Configure embeddings, retrieval methods, search methods, and RAG pipeline parameters.
The pipeline configuration step determines how your documents are embedded, searched, and retrieved. This is the most critical step for retrieval quality.
Embedding Settings
Embedding settings control how your document text is converted into numerical vectors. The embedding model transforms text into points in multi-dimensional space, where semantically similar content ends up closer together. Your choice of model directly impacts search accuracy, speed, and cost.
Setting
What It Does
Embedding Model
Selects the AI model that converts text into vector representations for similarity search
Dimensions
Vector size (auto-selected based on the chosen model)
Similarity Function
Determines how similarity between vectors is calculated
Available Embedding Models
Model
Dimensions
Context
Best For
all-MiniLM-L6-v2
384
256 tokens
Fast prototyping and lightweight use
all-mpnet-base-v2
768
514 tokens
Balanced quality and speed
Jina-Embeddings-v2-Base-EN
768
8192 tokens
Long documents
BGE-Large-EN-v1.5
1024
512 tokens
Enterprise-grade performance
E5-Large-v2
1024
512 tokens
High-quality English retrieval
BGE-M3
1024
8192 tokens
Multilingual + long context
Stella-EN-1.5B-v5
1024
512 tokens
State-of-the-art performance (NovaSearch)

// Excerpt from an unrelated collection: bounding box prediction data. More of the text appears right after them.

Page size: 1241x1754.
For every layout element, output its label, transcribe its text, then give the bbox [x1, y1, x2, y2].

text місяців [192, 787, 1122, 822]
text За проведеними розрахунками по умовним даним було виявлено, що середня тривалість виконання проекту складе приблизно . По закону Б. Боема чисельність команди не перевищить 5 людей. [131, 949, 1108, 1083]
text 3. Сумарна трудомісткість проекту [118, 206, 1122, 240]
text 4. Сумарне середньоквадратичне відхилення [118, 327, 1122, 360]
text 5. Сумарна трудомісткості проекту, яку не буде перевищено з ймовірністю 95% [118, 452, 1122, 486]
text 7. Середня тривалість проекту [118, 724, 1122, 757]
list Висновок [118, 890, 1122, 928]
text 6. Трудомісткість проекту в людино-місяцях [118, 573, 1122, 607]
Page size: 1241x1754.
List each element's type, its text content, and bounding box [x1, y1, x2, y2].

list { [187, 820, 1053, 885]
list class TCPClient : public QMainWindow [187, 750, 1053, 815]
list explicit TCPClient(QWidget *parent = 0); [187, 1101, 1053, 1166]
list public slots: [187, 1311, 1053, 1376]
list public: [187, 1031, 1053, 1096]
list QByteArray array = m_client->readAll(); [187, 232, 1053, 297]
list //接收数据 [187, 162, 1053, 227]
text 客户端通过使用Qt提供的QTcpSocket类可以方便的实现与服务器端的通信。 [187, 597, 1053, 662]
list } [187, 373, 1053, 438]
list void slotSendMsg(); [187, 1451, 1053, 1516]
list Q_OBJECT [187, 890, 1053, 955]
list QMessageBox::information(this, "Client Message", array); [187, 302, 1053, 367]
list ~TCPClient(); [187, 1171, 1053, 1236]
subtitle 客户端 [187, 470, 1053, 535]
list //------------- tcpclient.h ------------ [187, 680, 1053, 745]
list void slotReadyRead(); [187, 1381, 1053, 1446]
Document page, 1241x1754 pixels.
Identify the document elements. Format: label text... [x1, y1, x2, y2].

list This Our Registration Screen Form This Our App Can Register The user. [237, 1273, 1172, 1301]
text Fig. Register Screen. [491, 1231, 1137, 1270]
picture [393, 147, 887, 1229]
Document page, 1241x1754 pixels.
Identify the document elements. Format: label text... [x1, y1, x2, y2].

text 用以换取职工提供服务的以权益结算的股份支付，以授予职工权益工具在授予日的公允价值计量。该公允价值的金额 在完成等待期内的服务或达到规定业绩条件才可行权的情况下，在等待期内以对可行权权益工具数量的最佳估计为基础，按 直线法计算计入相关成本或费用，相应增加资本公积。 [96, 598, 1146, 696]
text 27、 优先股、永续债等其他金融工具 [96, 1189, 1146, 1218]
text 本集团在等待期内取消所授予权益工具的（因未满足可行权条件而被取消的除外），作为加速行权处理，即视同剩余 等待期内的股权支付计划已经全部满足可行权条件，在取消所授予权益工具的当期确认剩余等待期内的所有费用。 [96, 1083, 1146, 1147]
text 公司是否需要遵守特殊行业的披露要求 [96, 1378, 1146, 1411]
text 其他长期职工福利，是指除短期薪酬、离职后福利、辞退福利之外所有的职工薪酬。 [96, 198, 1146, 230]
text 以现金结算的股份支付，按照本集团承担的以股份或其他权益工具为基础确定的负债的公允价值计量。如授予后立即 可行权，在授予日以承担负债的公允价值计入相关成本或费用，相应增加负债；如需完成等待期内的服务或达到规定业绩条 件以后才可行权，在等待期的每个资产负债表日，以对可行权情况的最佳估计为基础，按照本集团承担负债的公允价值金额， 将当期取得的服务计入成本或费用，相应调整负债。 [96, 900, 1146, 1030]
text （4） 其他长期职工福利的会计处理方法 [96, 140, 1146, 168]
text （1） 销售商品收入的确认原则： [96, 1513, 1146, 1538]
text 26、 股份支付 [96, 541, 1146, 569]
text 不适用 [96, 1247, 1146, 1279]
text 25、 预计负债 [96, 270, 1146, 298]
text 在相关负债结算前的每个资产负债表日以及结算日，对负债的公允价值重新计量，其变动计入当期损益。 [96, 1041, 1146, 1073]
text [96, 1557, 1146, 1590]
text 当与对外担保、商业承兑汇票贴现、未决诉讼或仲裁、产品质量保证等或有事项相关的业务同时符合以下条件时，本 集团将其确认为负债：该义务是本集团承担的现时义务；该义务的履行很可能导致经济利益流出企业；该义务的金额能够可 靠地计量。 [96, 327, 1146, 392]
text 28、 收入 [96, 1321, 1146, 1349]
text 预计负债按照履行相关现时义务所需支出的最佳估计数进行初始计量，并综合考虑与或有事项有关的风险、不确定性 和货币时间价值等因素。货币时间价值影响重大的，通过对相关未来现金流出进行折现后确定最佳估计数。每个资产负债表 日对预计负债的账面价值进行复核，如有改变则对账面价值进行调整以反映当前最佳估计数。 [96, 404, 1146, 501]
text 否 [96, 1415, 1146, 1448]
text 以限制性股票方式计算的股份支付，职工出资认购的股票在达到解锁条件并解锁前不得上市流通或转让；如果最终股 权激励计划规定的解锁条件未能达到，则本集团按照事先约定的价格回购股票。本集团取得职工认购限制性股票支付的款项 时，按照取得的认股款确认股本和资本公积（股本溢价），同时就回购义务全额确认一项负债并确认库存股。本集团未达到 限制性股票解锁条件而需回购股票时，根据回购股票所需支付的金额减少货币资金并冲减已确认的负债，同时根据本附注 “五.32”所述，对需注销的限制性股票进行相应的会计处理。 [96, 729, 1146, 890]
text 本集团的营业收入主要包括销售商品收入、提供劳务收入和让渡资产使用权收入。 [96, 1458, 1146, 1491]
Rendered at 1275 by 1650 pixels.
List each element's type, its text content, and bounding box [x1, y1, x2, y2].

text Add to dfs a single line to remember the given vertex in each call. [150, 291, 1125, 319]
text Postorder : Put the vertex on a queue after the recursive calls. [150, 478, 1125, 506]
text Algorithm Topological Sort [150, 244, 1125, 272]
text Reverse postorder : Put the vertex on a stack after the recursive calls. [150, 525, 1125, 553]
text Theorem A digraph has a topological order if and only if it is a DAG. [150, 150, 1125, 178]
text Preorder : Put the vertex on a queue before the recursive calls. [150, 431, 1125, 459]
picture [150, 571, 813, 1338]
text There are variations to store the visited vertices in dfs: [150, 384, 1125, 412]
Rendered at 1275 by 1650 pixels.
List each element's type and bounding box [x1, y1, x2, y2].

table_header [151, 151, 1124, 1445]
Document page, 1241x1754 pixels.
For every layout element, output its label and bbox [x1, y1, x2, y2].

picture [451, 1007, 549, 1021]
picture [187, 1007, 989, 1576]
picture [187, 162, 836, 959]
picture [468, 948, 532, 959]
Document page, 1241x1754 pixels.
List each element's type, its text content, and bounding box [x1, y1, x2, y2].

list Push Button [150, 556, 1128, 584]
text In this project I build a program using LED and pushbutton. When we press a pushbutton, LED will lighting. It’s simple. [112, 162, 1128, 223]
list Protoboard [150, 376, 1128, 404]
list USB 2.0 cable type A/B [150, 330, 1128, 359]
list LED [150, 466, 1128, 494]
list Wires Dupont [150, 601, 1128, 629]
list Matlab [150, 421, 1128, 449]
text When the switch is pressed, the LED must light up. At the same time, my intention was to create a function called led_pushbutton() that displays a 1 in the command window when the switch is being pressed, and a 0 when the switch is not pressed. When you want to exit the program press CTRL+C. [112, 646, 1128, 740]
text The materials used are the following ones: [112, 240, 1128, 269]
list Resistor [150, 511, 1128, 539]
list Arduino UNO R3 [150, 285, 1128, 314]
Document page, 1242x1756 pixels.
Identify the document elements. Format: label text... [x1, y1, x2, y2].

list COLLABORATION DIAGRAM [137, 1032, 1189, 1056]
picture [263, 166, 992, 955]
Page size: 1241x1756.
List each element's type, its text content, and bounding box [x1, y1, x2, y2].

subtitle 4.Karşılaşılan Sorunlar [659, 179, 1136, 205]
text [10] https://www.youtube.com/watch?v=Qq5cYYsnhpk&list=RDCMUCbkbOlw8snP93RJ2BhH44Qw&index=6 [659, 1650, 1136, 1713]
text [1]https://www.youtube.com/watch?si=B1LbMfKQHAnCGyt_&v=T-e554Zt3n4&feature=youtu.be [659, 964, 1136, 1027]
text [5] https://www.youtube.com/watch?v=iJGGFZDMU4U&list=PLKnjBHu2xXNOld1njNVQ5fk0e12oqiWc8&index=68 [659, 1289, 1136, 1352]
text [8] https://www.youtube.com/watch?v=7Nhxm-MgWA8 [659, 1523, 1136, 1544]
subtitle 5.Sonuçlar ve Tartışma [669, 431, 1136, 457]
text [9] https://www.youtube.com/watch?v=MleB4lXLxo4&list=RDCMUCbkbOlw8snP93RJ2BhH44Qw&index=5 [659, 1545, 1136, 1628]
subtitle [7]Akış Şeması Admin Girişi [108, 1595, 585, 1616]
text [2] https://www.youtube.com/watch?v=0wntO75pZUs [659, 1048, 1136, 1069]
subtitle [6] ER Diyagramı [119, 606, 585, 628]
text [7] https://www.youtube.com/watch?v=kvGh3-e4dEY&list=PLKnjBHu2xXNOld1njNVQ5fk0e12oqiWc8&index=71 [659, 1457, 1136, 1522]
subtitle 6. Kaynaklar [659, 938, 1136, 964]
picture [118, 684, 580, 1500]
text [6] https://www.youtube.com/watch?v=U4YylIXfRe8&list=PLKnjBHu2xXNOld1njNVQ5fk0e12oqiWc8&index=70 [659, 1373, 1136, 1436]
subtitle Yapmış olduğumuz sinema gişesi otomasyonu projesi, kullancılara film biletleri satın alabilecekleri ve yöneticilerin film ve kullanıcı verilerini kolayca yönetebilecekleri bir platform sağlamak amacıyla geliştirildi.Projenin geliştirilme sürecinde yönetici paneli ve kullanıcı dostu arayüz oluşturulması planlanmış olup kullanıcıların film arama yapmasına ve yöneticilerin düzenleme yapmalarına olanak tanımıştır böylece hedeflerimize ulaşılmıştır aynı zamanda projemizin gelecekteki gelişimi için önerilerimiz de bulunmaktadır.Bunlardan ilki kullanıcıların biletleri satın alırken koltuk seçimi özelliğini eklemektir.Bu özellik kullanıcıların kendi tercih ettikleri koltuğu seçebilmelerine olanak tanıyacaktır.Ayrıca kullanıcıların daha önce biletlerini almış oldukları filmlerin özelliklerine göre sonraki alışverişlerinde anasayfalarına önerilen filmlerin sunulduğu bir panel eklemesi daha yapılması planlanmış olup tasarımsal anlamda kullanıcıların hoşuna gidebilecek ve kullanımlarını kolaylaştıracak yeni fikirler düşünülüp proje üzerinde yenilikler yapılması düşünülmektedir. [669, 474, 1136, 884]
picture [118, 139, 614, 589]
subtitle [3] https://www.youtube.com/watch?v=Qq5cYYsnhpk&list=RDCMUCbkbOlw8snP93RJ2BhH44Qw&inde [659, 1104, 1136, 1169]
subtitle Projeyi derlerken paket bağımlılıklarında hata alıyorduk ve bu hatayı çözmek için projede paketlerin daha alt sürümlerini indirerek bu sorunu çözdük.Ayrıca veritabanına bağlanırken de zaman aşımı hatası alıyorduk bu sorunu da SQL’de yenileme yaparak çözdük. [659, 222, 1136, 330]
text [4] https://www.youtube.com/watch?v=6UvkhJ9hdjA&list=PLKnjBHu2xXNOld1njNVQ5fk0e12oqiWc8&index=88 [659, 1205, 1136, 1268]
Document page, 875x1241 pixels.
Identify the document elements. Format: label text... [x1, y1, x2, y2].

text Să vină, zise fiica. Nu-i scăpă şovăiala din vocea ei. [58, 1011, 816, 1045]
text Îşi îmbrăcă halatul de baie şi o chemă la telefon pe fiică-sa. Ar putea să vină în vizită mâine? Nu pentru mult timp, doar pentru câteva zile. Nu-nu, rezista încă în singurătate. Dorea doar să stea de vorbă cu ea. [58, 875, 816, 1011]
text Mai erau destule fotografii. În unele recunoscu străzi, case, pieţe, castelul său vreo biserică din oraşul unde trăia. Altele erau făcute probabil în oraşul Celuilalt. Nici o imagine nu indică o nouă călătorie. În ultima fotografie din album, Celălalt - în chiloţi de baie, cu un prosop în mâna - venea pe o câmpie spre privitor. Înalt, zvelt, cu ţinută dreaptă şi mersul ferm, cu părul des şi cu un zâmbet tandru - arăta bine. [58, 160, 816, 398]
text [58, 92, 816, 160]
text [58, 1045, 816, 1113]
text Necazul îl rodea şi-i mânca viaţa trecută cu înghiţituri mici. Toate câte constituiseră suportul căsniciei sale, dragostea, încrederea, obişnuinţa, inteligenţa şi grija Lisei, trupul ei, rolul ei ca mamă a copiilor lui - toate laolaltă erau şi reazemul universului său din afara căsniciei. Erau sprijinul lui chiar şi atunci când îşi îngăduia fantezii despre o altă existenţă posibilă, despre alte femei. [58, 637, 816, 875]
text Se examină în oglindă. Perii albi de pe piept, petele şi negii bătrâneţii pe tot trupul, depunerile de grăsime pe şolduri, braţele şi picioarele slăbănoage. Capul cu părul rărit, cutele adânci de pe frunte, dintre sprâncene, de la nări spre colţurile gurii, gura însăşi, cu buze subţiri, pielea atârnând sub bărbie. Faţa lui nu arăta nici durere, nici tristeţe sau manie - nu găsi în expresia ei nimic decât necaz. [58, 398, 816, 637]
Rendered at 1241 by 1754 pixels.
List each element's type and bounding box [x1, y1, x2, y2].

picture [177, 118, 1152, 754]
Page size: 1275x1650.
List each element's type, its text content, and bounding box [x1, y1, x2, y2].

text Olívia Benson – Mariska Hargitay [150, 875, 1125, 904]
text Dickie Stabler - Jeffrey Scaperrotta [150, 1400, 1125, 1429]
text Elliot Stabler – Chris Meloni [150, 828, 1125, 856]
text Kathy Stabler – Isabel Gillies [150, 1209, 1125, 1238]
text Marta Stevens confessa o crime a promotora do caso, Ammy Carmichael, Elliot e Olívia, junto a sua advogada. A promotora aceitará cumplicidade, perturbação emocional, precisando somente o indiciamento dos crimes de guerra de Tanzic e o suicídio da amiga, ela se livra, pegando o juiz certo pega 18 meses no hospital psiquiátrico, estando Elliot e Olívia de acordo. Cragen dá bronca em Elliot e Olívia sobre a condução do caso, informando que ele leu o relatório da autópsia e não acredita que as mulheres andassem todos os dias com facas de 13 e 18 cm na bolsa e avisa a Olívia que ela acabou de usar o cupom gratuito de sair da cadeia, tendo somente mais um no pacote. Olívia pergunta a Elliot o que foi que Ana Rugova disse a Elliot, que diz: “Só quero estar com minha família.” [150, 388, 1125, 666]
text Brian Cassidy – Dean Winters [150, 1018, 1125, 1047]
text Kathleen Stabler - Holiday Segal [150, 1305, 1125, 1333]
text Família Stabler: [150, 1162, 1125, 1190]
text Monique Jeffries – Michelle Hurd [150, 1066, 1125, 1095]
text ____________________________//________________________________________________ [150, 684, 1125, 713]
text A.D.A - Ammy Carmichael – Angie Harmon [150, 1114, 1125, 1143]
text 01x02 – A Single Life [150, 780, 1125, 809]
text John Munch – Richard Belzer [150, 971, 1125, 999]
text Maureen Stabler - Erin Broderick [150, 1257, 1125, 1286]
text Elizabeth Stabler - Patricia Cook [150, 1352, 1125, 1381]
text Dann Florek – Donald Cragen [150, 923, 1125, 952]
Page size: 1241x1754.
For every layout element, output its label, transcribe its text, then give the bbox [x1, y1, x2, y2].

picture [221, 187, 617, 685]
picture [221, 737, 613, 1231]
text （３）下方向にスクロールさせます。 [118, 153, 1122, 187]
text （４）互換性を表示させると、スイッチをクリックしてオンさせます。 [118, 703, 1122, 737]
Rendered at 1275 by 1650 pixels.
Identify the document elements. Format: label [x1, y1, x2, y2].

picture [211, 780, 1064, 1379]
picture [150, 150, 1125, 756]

Some embedding models are only available on higher-tier plans. Check your plan details or contact sales for model availability.
Similarity Functions
Function
Description
Cosine
Measures angle between vectors (recommended for most cases)
Euclidean
Measures straight-line distance between vectors
Dot Product
Measures alignment between vectors
Manhattan
Measures distance using grid-like paths
Retrieval Method
Retrieval method determines how the chunks found by your search are assembled into the context window sent to the LLM. Different retrieval methods provide varying levels of context richness — from simple raw chunk content to LLM-enhanced summaries that include surrounding document structure and extracted entities.
Setting
What It Does
Retrieval Method
Determines how retrieved chunks are assembled into context for the LLM
Custom Document Template
Setting
What It Does
Document Template
Template string that controls how chunk content and metadata are formatted
Available Tags:{content}, {author}, {title}, {created_date}, {source}, {chunk_index}
Contextual Retrieval
Setting
What It Does
Contextual Retrieval Template
Template for LLM-enhanced context assembly
LLM Model
Selects the LLM used to enhance chunk context with surrounding document information
Query templates allow you to reformat user queries before they are embedded and searched. This is useful for optimizing how different types of questions are processed — for example, wrapping queries in "Question: ..." format can improve results for Q&A use cases.
Setting
What It Does
Query Template
Template for processing user queries before searching
Template Presets
Preset
Template
Use Case
Question Answering
Question: {query}\nAnswer:
Q&A chatbots
Code Search
Find code related to: {query}
Code repositories
Keyword Search
{query}
Direct keyword matching
Search Method
Search method defines how your system finds relevant chunks when a query is made. Dense (vector) search finds semantically similar content, while sparse (BM25) search matches exact keywords. Hybrid search combines both approaches for the best of both worlds — catching both conceptual matches and exact keyword hits.
Setting
What It Does
Search Method
Selects the search strategy for finding relevant chunks
Controls how much BM25 scores influence final rankings (0-1)
Hybrid Rerank Method
Determines how vector and BM25 results are combined
Search Methods
Method
Description
Dense
Pure vector (embedding) search
Sparse
BM25 keyword search only
Hybrid
Vector + BM25 with reranking
Graph
Vector + knowledge graph traversal
Reranking Methods
Method
Description
RRF
Reciprocal Rank Fusion (recommended)
Reciprocal Rank Fusion
Full RRF with configurable window
Weighted Sum
Weighted combination of scores
RAG Pipeline Settings
Pipeline settings control the final stages of query processing — how many results are returned, what quality threshold they must meet, and how the retrieved context is assembled before being sent to the LLM. These settings balance result quantity against quality and control whether your system returns raw search results or generates natural language answers.
Setting
What It Does
Top K
Number of results to return per query
Score Threshold
Minimum similarity score — results below this are filtered out
Context Assembly
Strategy for ordering and combining retrieved chunks
Max Context Length
Maximum number of tokens in the assembled context
LLM Integration
Enables LLM-powered answer generation (requires LLM model integration)
LLM Model
Selects the LLM model for generating answers
Temperature
Controls LLM creativity (0 = deterministic, 1 = more creative)
Context Assembly Methods
Method
Description
Ranked
Assembles chunks by relevance score (recommended)
Sequential
Assembles chunks in original document order
Weighted
Combines relevance score and document position
Start with defaults and adjust top_k and score_threshold based on your evaluation results. Higher thresholds reduce noise but may miss relevant chunks.